There were definite signs that inflated appraisals, documentation frauds, rating frauds etc were leading us towards the burst of the bubble. But the question was how pervasive were they?
But even as the top investment bankers kept denying the fact that there was any problem in the system, the tsunami had already hit the economy.
Within a week in September 2008, Bear Stearns, Freddie Mac, and Lehman Brothers collapsed after declaring huge losses in billions. The investment banks were sinking one after the other and the stability of the global financial system was in a great jeopardy.
In the same week AIG owed 13 billion dollars to its customers for the credit default swaps and it did not have the money. Two days later it was taken over by the American government.
All of the financial system froze up, people had their assets locked up with the now bankrupt institutions and they couldn’t get them out. People were laid-off, the credit system collapsed and nobody could borrow any money.
Later the American government had to sign a 700 billion dollars bailout bill costing tax payers huge amount of money. Meanwhile Goldman Sachs made 60 billion dollars against the credit default swaps it had bought from AIG.
The stocks continued to fall, unemployment rose to 10% and sales plummeted. And as it happens in most crisis, the poor were hit the worst. They lost their jobs with no substantial savings and no availability of credit in the market. Construction halted, sales dropped, factories shut down, there were just no jobs out there.
The men who destroyed their own companies and plunged the world into a crisis walked away from the wreckage with their fortunes intact. Top executives at investment banks made billions of dollars between 2000 and 2007.
Even after the meltdown the financial industry was not remorseful and fought the regulations being put in place. America also lost its one sided dominance over the global economy, with core poorly managed American companies losing to its competitors across the globe.
There is a saying that the government is run by the Wall Street, and it does seem to be true to some extent. Major executive bankers were all consultants and advisors to the US government and passed laws to benefit the riches.
Also over time, American cost and quality of living increased as well and people responded to it in two ways.
– By either working more hours.
– Or taking credit and loans.
The markets eventually stabilised in 2011 but there was permanent damage. The median household income in US dropped from 110K USD in 2005 to 68K USD in 2011. The income inequality also increased, with riches making substantially more than the middle class.
The root cause of the crisis can be interpreted as the greed of the financial industry and them turning their back on the society.
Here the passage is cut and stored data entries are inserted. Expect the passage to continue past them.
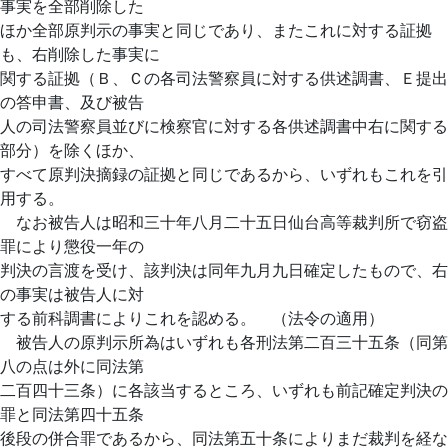
事実を全部削除した
ほか全部原判示の事実と同じであり、またこれに対する証拠
も、右削除した事実に
関する証拠（Ｂ、Ｃの各司法警察員に対する供述調書、Ｅ提出
の答申書、及び被告
人の司法警察員並びに検察官に対する各供述調書中右に関する
部分）を除くほか、
すべて原判決摘録の証拠と同じであるから、いずれもこれを引
用する。
なお被告人は昭和三十年八月二十五日仙台高等裁判所で窃盗
罪により懲役一年の
判決の言渡を受け、該判決は同年九月九日確定したもので、右
の事実は被告人に対
する前科調書によりこれを認める。 （法令の適用）
被告人の原判示所為はいずれも各刑法第二百三十五条（同第
八の点は外に同法第
二百四十三条）に各該当するところ、いずれも前記確定判決の
罪と同法第四十五条
後段の併合罪であるから、同法第五十条によりまだ裁判を経な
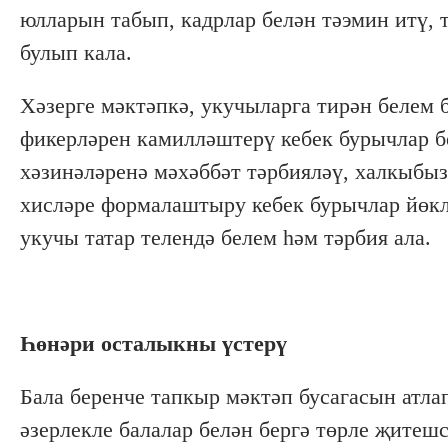
юлларын табып, кадрлар белән тәэмин итү, 
булып кала.
Хәзерге мәктәпкә, укучыларга тирән белем 
фикерләрен камилләштерү кебек бурычлар бе
хәзинәләренә мәхәббәт тәрбияләү, халкыбы
хисләре формалаштыру кебек бурычлар йөк
укучы татар телендә белем һәм тәрбия ала.
Һөнәри осталыкны үстерү
Бала беренче тапкыр мәктәп бусагасын атла
әзерлекле балалар белән бергә төрле җитеш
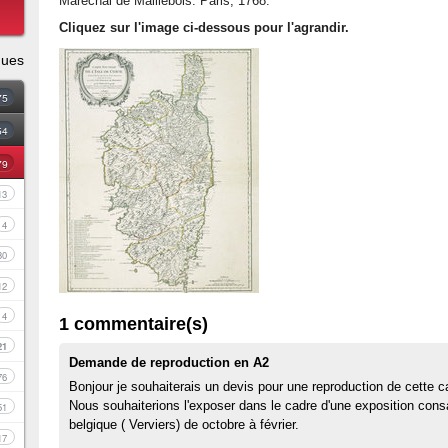
Maréchal de Maillebois. Paris, 1768.
Cliquez sur l'image ci-dessous pour l'agrandir.
ques
75
54
79
13
4
30
12
4
1 commentaire(s)
21
Demande de reproduction en A2
76
Bonjour je souhaiterais un devis pour une reproduction de cette c
Nous souhaiterions l'exposer dans le cadre d'une exposition cons
51
belgique ( Verviers) de octobre à février.
17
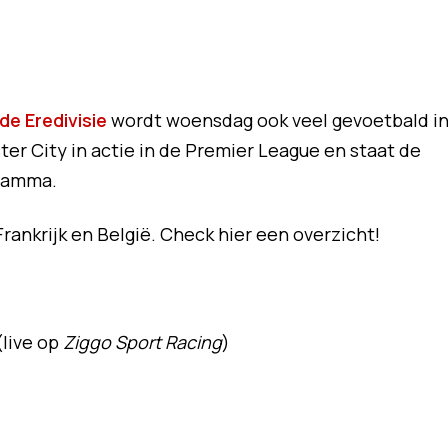
de Eredivisie
wordt woensdag ook veel gevoetbald i
er City in actie in de Premier League en staat de
gramma.
Frankrijk en België. Check hier een overzicht!
(live op
Ziggo Sport Racing
)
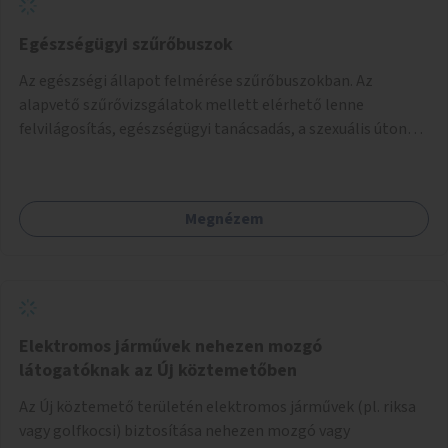
Egészségügyi szűrőbuszok
Az egészségi állapot felmérése szűrőbuszokban. Az
alapvető szűrővizsgálatok mellett elérhető lenne
felvilágosítás, egészségügyi tanácsadás, a szexuális úton
terjedő betegségek szűrése és a szenvedélybetegek
támogatása.
Megnézem
Elektromos járművek nehezen mozgó
látogatóknak az Új köztemetőben
Az Új köztemető területén elektromos járművek (pl. riksa
vagy golfkocsi) biztosítása nehezen mozgó vagy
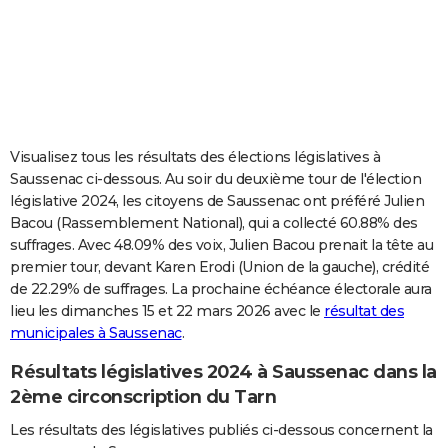
City break
Voyage de noces
Climat
Destinations
Voyage nature
Forum
+
PHOTO
GUIDES D'ACHAT
BONS PLANS
CARTE DE VOEUX
Visualisez tous les résultats des élections législatives à
Saussenac ci-dessous. Au soir du deuxième tour de l'élection
Carte Bonne année
Carte Pâques
Carte de Noël
Carte Saint-Valentin
Carte d'anniversaire
DICTIONNAIRE
législative 2024, les citoyens de Saussenac ont préféré Julien
Bacou (Rassemblement National), qui a collecté 60.88% des
Biographies
Expressions
Dictionnaire
Citations
Proverbes
PROGRAMME TV
suffrages. Avec 48.09% des voix, Julien Bacou prenait la tête au
premier tour, devant Karen Erodi (Union de la gauche), crédité
COPAINS D'AVANT
de 22.29% de suffrages. La prochaine échéance électorale aura
Se connecter
Collèges
Universités
Service militaire
S'inscrire
Lycées
Primaires
Entreprises
Avis de recherche
AVIS DE DÉCÈS
lieu les dimanches 15 et 22 mars 2026 avec le
résultat des
municipales à Saussenac
.
FORUM
Résultats législatives 2024 à Saussenac dans la
Lifestyle
Sport
Television
Cinema
Bricolage
Culture
Auto
Voyage
2ème circonscription du Tarn
Les résultats des législatives publiés ci-dessous concernent la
The top execs making millions of dollars a year thought it was okay to make more fortunes by risking the pension funds of families making less than 10k USD a year.
A needless abundance of loans triggered the sky-high housing prices bubble, and when it burst it took down most investment banks, but the bankers had already made their fortunes.
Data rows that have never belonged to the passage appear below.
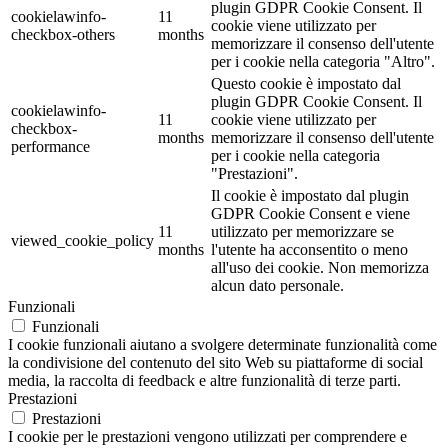
plugin GDPR Cookie Consent. Il
cookielawinfo-
11
cookie viene utilizzato per
checkbox-others
months
memorizzare il consenso dell'utente
per i cookie nella categoria "Altro".
Questo cookie è impostato dal
plugin GDPR Cookie Consent. Il
cookielawinfo-
11
cookie viene utilizzato per
checkbox-
months
memorizzare il consenso dell'utente
performance
per i cookie nella categoria
"Prestazioni".
Il cookie è impostato dal plugin
GDPR Cookie Consent e viene
11
utilizzato per memorizzare se
viewed_cookie_policy
months
l'utente ha acconsentito o meno
all'uso dei cookie. Non memorizza
alcun dato personale.
Funzionali
Funzionali
I cookie funzionali aiutano a svolgere determinate funzionalità come
la condivisione del contenuto del sito Web su piattaforme di social
media, la raccolta di feedback e altre funzionalità di terze parti.
Prestazioni
Prestazioni
I cookie per le prestazioni vengono utilizzati per comprendere e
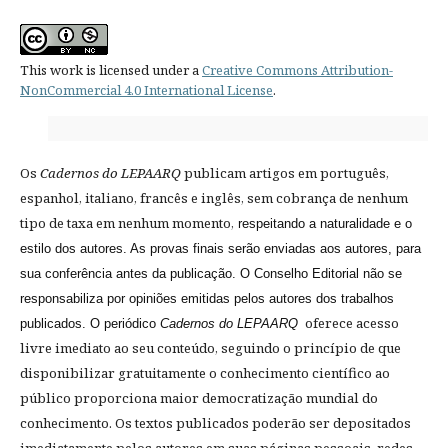
This work is licensed under a
Creative Commons Attribution-
NonCommercial 4.0 International License
.
Os
Cadernos do LEPAARQ
publicam artigos em português,
espanhol, italiano, francês e inglês, sem cobrança de nenhum
tipo de taxa em nenhum momento,
respeitando a naturalidade e o
estilo dos autores. As provas finais serão enviadas aos autores, para
sua conferência antes da publicação. O Conselho Editorial não se
responsabiliza por opiniões emitidas pelos autores dos trabalhos
oferece acesso
publicados. O periódico
Cadernos do LEPAARQ
livre imediato ao seu conteúdo, seguindo o princípio de que
disponibilizar gratuitamente o conhecimento científico ao
público proporciona maior democratização mundial do
conhecimento. Os textos publicados poderão ser depositados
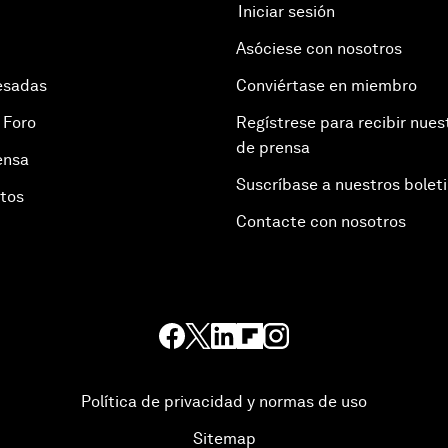
Iniciar sesión
Asóciese con nosotros
esadas
Conviértase en miembro
 Foro
Regístrese para recibir nues
de prensa
ensa
Suscríbase a nuestros bolet
otos
Contacte con nosotros
Política de privacidad y normas de uso
Sitemap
The road to recovery was not easy and took over 19 months for the markets to stabilise.
The same financial industry and people still hold prominence. They still consider that what they do is too complex for the others to understand and they keep telling the world that it’ll not happen again.
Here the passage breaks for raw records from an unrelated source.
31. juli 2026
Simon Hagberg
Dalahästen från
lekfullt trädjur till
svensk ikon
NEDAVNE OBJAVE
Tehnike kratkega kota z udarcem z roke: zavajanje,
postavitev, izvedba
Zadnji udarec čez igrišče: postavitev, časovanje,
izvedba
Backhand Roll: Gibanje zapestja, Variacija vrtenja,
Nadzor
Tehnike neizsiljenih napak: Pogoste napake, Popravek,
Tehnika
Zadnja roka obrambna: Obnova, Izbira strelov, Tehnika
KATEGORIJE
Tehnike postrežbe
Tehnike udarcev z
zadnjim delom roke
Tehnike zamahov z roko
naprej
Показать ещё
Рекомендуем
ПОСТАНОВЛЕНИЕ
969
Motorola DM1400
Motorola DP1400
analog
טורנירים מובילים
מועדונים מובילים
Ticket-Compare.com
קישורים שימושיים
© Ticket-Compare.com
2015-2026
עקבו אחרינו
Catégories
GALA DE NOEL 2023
Learning about the crisis definitely made me more paranoid about the bubbles that we end up creating. Whenever we milk a cow way too much, it’ll create a bubble with inflated monetary benefits for the small segment of people who are part of it. They might think that they deserve this because they are “smart”, but it is far from the truth. They are just fortunate to be on the other side of the table.
Also I’ll be more skeptical about taking any form of debts. The idea of taking huge student loans that you cannot afford to fund education to get jobs, seems like a broken system, especially in the economic conditions that we are about to witness.
Detecting bubbles early is also important. I am no pundit here, but where ever there is mindless crowd rush and you can’t seem to logically justify, it’s better to proceed with skepticism.